The Drava river monitoring revealed that lead, cadmium, and mercury
concentrations have constantly exceeded, whereas nickel and copper
remained within allowed values for the Drava river to be classified
into the second category of surface waters. Both nitrates and nitrites
have been increasing with time, nitrates exceeding and nitrites
remaining within guideline values. Total phosphorus and nitrogen
concentrations also increased with time, still being below allowed
maximum values. Chemical oxygen demand has been decreasing. Alkalinity
has been satisfactory. Salt burden has been increasing. Both drinking
water quality assessment and surface water monitoring in Croatia use
less parameters then recommended by World Health Organization or
The quality of Drava water has been improving, but still does not
fully conform to the second category of surface water. More parameters
should be used in its monitoring, as recommended by EU conventions and
Thanks to everyone for your responses.
All in all the drinking water in Croatia is probably no worse than the drinking water where I work. In recent months the water has been unfit to drink - first because of E. coli and currently unsafe levels of lead. We are told to let the water run for 30 seconds, yet nothing is being done. Michigan you aren't alone.

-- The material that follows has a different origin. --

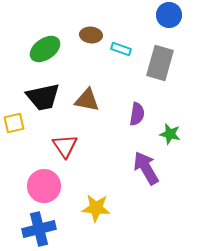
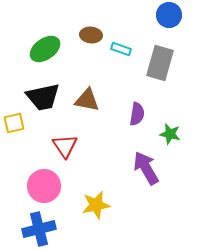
yellow star: moved 3 px up; rotated 16 degrees counterclockwise
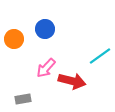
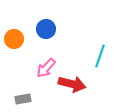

I have been going to Croatia for years and drink the tap water all the time and have never gotten sick. Neither has anyone in my family.
Just returned from 12 days on the Dalmatian Coast, and we drank water the whole time with no problems. They told us that Croatia ranked No. 5 in the world for cleanest drinking water. I haven't verified that, but we didn't have any problem drinking the water. And we drank a lot. It was hot!
Brad, there is no international ranking authority (or objective criteria) to give such a ranking, so it was probably the Croatian tourist office that says so. Since no whole country (except Liechtenstein, maybe) is served by one single water supply, it would be pretty difficult to make any general pronouncement about a whole country like that.
What "they" told you seems a bit in conflict with the Vitale K1, Marijanović Rajcić M,
Senta A. 2002 paper:
"Since 1992 until 2000, water systems had 10% of contaminated samples,
whereas local community and private water sources had 30% of such
unless the countrywide water supply drastically improved over the past two decades.
As the cited paper notes, there appears to be a difference in water quality depending on source where local and private water sources (well?) are more likely to be contaminated. Implication is that urban water supplies are safer than village and rural water supplies.
The paper's abstract did not list the nature of contaminates. That said, the CDC notes that Hepatitis A is typically not fatal. And most strains of e. coli are considered harmless though they can be an indicator of water contamination.
Edgar, I am pretty confident that it has improved since 2000. Don't forget that Yugoslavia disintegrated in the 90's, with the ensuing war having a profound impact on Croatia. After it ended, the country went through a rebuilding period, which was followed by a long and arduous process to join the European Union, which eventually happened in 2013. One of the prerequisites for joining the EU is also the adoption of its vast body of legislation, which includes stringent environmental and sanitation standards.